_YOUR GOAL_
According to the Heidecke Lake opening-day report below, why is the promising season slow to arrive?

_SOURCE PASSAGE_
As dawn showed, only a handful of bank anglers braved conditions on opening day, April 1, at Heidecke Lake; but the former cooling lake near Morris looks very promising for walleye, crappie, hybrid striped bass and muskie this year.

Dale Bowman

MORRIS, Ill. — Paul Strand pulled in next to me at Heidecke Lake’s bank-fishing parking, then rolled down his window and asked, ‘‘Bowman?’’

Camouflage goose-hunting jacket and bibs, worn before dawn in below-freezing temperatures and with fresh snow sticking to grass, couldn’t hide me.

Strand was the best thing about the morning of April 1, opening day at Heidecke. For two years, he held a rod combo from the late Norm Minas for me. We finally met.

Opening day at Heidecke was a bust — from shore and boat alike — but the outlook for the season is very promising. It’s just slow to arrive because of variable weather and cold water.

I spent three hours trying night crawlers, jigs, spinners and muskie baits without a bite, then figured I was better off scouting turkey.

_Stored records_
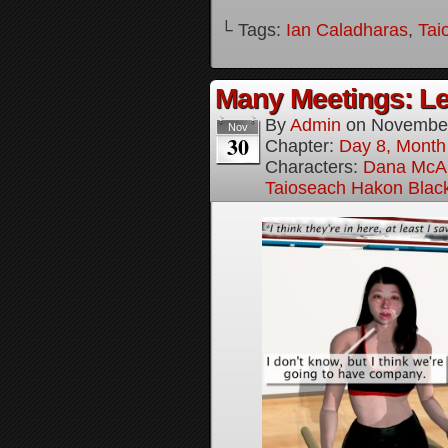
└ Tags:
Ian Caladharas
,
Tai
Many Meetings: Le
By
Admin
on
November
Nov
30
Chapter:
Day 8, Month
Characters:
Dana McAl
Taioseach Hakon Blac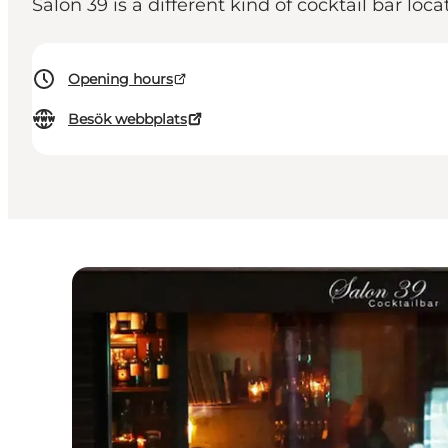
Salon 39 is a different kind of cocktail bar loca
Opening hours
Besök webbplats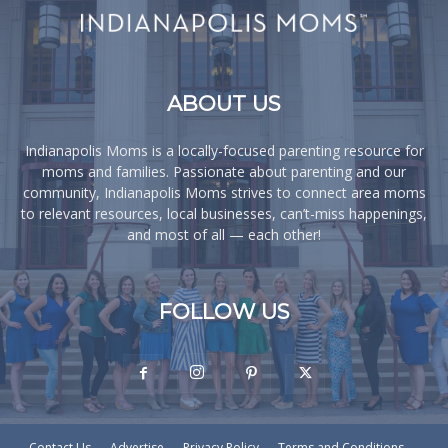
ABOUT US
Indianapolis Moms is a locally-focused parenting resource for
moms and families. Passionate about parenting and our
community, Indianapolis Moms strives to connect area moms
to relevant resources, local businesses, can’t-miss happenings,
and most of all — each other!
FOLLOW US
Contact Us
Advertise
Privacy Policy
Terms and Conditions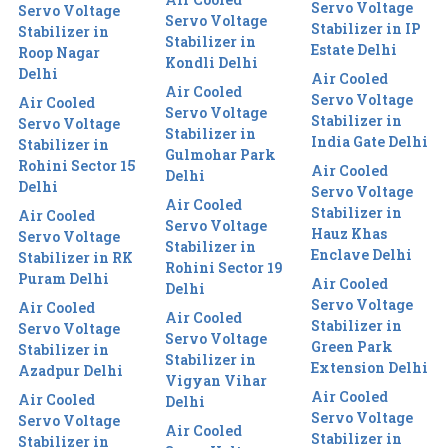
Servo Voltage
Servo Voltage
Servo Voltage
Stabilizer in IP
Stabilizer in
Stabilizer in
Estate Delhi
Roop Nagar
Kondli Delhi
Delhi
Air Cooled
Air Cooled
Servo Voltage
Air Cooled
Servo Voltage
Stabilizer in
Servo Voltage
Stabilizer in
India Gate Delhi
Stabilizer in
Gulmohar Park
Rohini Sector 15
Air Cooled
Delhi
Delhi
Servo Voltage
Air Cooled
Stabilizer in
Air Cooled
Servo Voltage
Hauz Khas
Servo Voltage
Stabilizer in
Enclave Delhi
Stabilizer in RK
Rohini Sector 19
Puram Delhi
Air Cooled
Delhi
Servo Voltage
Air Cooled
Air Cooled
Stabilizer in
Servo Voltage
Servo Voltage
Green Park
Stabilizer in
Stabilizer in
Extension Delhi
Azadpur Delhi
Vigyan Vihar
Air Cooled
Air Cooled
Delhi
Servo Voltage
Servo Voltage
Air Cooled
Stabilizer in
Stabilizer in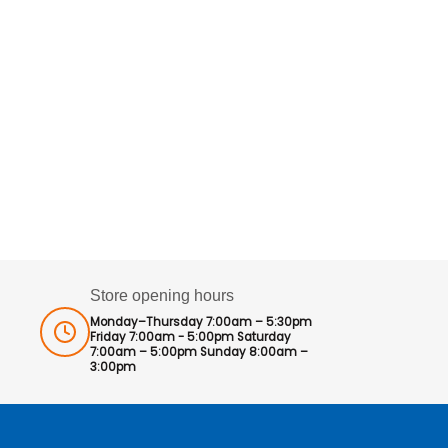
Store opening hours
Monday–Thursday 7:00am – 5:30pm
Friday 7:00am - 5:00pm Saturday
7:00am – 5:00pm Sunday 8:00am –
3:00pm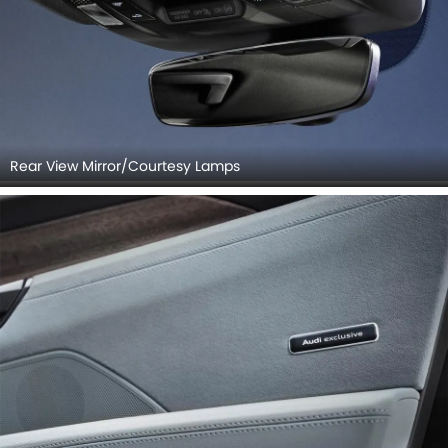
Rear View Mirror/Courtesy Lamps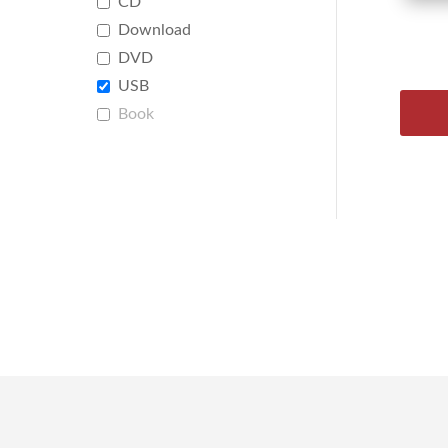
CD
Download
DVD
USB
Book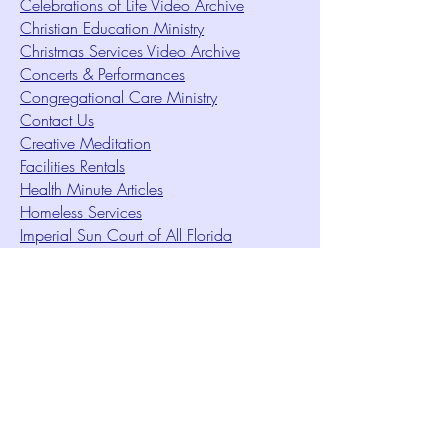
Celebrations of Life Video Archive
Christian Education Ministry
Christmas Services Video Archive
Concerts & Performances
Congregational Care Ministry
Contact Us
Creative Meditation
Facilities Rentals
Health Minute Articles
Homeless Services
Imperial Sun Court of All Florida
Intuition Method
Join US
Le Sound Temple
Live Worship
Membership Signup Form
Music & Performances Video Archives
Newsletters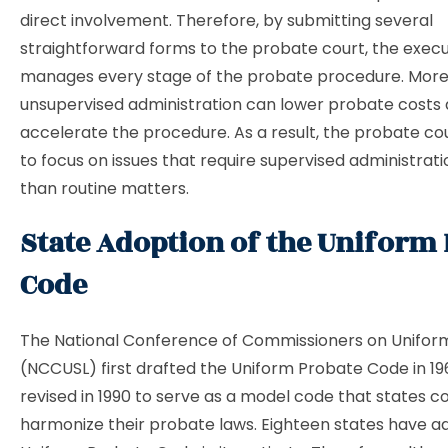
direct involvement. Therefore, by submitting several
straightforward forms to the probate court, the exec
manages every stage of the probate procedure. More
unsupervised administration can lower probate costs
accelerate the procedure. As a result, the probate cou
to focus on issues that require supervised administrati
than routine matters.
State Adoption of the Uniform
Code
The National Conference of Commissioners on Unifor
(NCCUSL) first drafted the Uniform Probate Code in 196
revised in 1990 to serve as a model code that states c
harmonize their probate laws. Eighteen states have a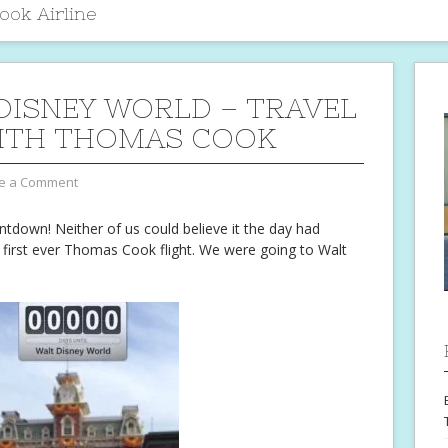
ok Airline
DISNEY WORLD – TRAVEL
ITH THOMAS COOK
e a Comment
untdown! Neither of us could believe it the day had
r first ever Thomas Cook flight. We were going to Walt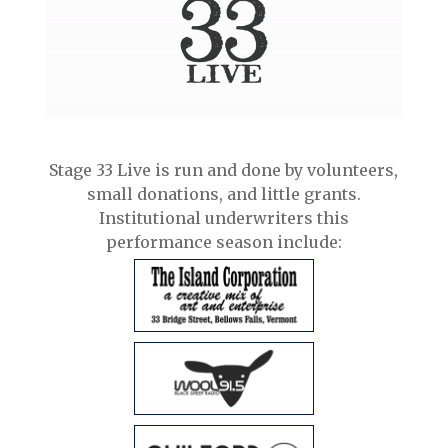
Stage 33 Live is run and done by volunteers,
small donations, and little grants.
Institutional underwriters this
performance season include: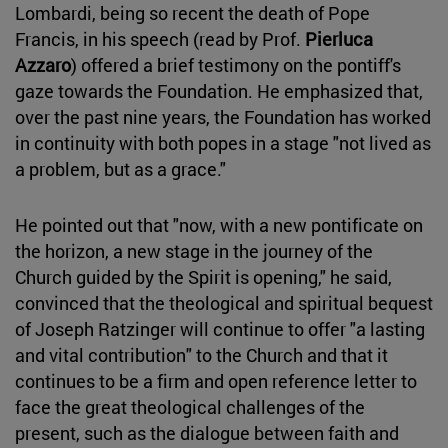
Lombardi, being so recent the death of Pope
Francis, in his speech (read by Prof.
Pierluca
Azzaro
) offered a brief testimony on the pontiff's
gaze towards the Foundation. He emphasized that,
over the past nine years, the Foundation has worked
in continuity with both popes in a stage "not lived as
a problem, but as a grace."
He pointed out that "now, with a new pontificate on
the horizon, a new stage in the journey of the
Church guided by the Spirit is opening," he said,
convinced that the theological and spiritual bequest
of Joseph Ratzinger will continue to offer "a lasting
and vital contribution" to the Church and that it
continues to be a firm and open reference letter to
face the great theological challenges of the
present, such as the dialogue between faith and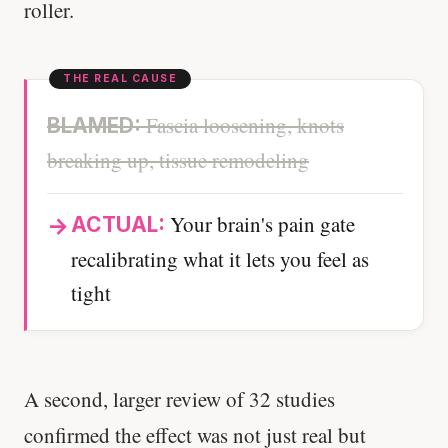
roller.
Fascia loosening, knots
BLAMED:
breaking up, tissue remodeling
Your brain's pain gate
ACTUAL:
recalibrating what it lets you feel as
tight
A second, larger review of 32 studies
confirmed the effect was not just real but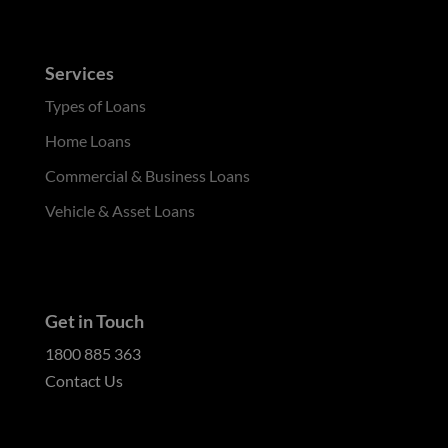
Services
Types of Loans
Home Loans
Commercial & Business Loans
Vehicle & Asset Loans
Get in Touch
1800 885 363
Contact Us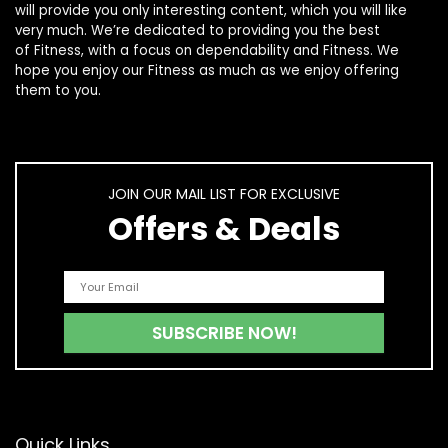
will provide you only interesting content, which you will like
very much. We’re dedicated to providing you the best
of
Fitness
, with a focus on dependability and
Fitness
. We
hope you enjoy our
Fitness
as much as we enjoy offering
them to you.
JOIN OUR MAIL LIST FOR EXCLUSIVE
Offers & Deals
Quick Links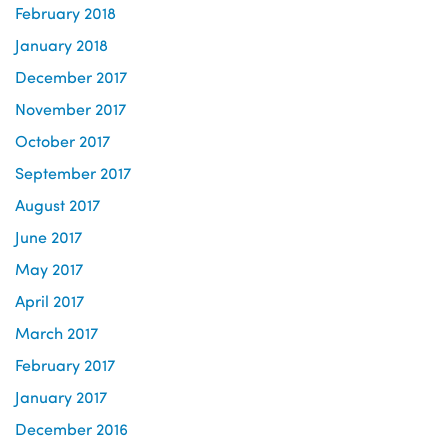
February 2018
January 2018
December 2017
November 2017
October 2017
September 2017
August 2017
June 2017
May 2017
April 2017
March 2017
February 2017
January 2017
December 2016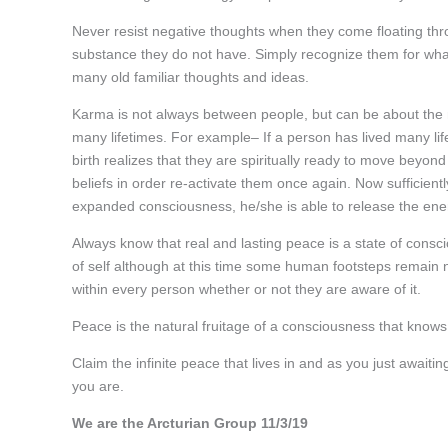
Never resist negative thoughts when they come floating thr
substance they do not have. Simply recognize them for what 
many old familiar thoughts and ideas.
Karma is not always between people, but can be about the
many lifetimes. For example– If a person has lived many life
birth realizes that they are spiritually ready to move beyon
beliefs in order re-activate them once again. Now sufficient
expanded consciousness, he/she is able to release the ene
Always know that real and lasting peace is a state of consc
of self although at this time some human footsteps remain 
within every person whether or not they are aware of it.
Peace is the natural fruitage of a consciousness that knows
Claim the infinite peace that lives in and as you just await
you are.
We are the Arcturian Group 11/3/19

_TASK OUTPUT_
It is slow to arrive because of variable weather and cold water.